In the early Christian calendar, two brothers from Thessalonica were sent to the Slavic people as missionaries. Prince Rastislav, who ruled part of present-day Slovakia and the Czech Republic, requested missionaries from Thessalonica to spread Christianity in his country. These brothers were Constantine and Michael, and they became monks. They were blessed with knowledge and were later named Cyril and Methodius.
Russian Orthodox Church
Although the Russian Orthodox Church uses the Gregorian calendar, it does not follow the same dates as other Christian churches. The reason for this is that the Gregorian calendar requires thirteen days of leap years instead of ten.

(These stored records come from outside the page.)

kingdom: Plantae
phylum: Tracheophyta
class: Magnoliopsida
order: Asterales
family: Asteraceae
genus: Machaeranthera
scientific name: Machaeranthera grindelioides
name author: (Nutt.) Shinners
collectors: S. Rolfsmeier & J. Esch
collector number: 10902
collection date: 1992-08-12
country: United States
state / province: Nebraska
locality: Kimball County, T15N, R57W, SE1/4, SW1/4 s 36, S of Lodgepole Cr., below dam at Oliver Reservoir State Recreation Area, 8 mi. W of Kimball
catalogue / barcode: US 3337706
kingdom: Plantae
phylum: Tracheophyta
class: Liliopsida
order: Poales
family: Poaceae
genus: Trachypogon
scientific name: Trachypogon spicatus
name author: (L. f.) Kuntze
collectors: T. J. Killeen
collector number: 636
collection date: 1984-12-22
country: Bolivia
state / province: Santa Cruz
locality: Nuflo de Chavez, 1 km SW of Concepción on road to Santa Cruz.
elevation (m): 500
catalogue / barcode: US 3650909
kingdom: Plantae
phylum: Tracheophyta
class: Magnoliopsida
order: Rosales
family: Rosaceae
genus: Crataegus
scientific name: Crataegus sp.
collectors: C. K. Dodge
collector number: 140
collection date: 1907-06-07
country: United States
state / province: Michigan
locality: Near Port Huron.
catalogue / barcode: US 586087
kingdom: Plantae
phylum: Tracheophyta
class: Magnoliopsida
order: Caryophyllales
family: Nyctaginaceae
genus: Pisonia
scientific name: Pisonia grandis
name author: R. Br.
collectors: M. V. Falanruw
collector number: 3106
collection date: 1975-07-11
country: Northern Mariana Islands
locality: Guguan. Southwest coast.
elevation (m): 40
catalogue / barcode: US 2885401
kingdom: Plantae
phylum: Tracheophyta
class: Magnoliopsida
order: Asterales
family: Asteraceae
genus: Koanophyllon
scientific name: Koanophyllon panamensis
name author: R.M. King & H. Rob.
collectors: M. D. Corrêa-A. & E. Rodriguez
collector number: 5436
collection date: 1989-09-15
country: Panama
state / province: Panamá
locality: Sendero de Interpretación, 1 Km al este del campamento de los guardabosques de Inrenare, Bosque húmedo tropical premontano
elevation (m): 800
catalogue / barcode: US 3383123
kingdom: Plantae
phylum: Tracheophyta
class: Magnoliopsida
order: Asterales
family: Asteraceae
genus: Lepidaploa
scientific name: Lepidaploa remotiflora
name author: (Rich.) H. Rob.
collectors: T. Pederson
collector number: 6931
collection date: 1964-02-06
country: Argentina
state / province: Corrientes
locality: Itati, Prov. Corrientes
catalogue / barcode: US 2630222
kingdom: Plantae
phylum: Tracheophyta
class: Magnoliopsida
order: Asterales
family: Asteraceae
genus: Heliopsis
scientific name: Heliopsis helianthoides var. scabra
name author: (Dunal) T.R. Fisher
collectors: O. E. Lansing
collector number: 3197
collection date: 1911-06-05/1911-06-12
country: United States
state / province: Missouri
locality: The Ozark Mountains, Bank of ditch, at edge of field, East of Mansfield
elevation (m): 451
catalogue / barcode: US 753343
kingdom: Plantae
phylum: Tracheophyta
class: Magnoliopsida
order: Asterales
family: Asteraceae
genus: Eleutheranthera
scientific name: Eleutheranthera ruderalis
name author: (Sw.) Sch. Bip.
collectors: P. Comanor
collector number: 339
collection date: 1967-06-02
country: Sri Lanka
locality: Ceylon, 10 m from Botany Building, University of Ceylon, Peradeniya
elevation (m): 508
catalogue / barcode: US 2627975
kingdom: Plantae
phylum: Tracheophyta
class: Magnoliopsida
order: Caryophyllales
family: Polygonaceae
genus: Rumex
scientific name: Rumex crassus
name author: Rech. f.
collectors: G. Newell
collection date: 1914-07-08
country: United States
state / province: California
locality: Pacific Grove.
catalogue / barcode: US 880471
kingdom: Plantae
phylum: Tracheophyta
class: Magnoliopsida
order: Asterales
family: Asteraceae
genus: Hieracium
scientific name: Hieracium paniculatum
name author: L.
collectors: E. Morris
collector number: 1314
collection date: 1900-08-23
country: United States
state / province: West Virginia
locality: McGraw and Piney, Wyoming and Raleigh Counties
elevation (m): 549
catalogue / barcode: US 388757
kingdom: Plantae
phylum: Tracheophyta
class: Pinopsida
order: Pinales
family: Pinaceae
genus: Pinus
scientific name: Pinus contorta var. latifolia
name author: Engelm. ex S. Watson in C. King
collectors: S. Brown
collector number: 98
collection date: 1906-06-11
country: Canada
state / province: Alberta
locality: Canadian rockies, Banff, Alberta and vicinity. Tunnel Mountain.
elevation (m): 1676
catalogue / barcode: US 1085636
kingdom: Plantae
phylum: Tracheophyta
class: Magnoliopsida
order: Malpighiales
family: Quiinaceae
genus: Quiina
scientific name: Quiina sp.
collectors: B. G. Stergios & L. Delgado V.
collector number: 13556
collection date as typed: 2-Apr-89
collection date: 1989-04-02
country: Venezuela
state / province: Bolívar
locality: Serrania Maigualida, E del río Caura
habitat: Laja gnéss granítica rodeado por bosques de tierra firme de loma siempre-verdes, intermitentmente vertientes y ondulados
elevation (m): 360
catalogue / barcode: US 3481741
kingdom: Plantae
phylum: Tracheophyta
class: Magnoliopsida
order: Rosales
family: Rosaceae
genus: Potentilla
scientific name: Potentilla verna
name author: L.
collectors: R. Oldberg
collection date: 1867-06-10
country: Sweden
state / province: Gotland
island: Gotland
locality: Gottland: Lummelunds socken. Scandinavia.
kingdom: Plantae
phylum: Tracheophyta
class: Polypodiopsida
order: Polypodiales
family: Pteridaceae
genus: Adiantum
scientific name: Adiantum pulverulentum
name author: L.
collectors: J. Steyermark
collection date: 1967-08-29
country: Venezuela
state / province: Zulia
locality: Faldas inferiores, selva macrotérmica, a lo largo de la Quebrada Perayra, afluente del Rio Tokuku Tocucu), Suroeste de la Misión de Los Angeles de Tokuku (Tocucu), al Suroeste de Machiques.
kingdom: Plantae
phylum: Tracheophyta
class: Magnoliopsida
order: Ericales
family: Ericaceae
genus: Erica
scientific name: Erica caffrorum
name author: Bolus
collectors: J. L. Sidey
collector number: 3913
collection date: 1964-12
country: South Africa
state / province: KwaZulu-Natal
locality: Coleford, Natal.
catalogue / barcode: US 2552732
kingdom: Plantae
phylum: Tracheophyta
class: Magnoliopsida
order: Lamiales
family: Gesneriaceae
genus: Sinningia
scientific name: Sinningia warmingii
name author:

In addition, the Russian Orthodox Church uses the Julian calendar. As a result, Christmas is celebrated on December 25 in the Gregorian calendar, while the Julian calendar dates it on January 7.
The Julian calendar was introduced by Julius Caesar in 46 B.C., and it is used by the Orthodox Church to reckon fast days. Pope Gregory XIII corrected the Julian calendar in the sixteenth century because of the increasing discrepancy between the calendar and astronomical time. In the end, he created the Gregorian calendar, which is still the official calendar of the Orthodox Church.
In the past, the Gregorian calendar was not widely adopted in Russia. The reason for this is that Orthodox Christians were not ready to change their calendars. They could not adapt to the new calendar, so they did not want to sacrifice a part of their holiday season. Besides, the divergence in dates allows the ecclesiastical hierarchy to pay courtesy visits on Christmas Day and Easter, and allows mixed families to celebrate Christian holidays twice.
Some Orthodox believe that the new calendar does not change Orthodox Christian teachings. Instead, it amounts to an administrative and disciplinary change. The authority to implement this change, however, rests in the contemporary local episcopal authority. However, this has increased the disunity among Orthodox churches, and the Church authorities have refused to make a final decision.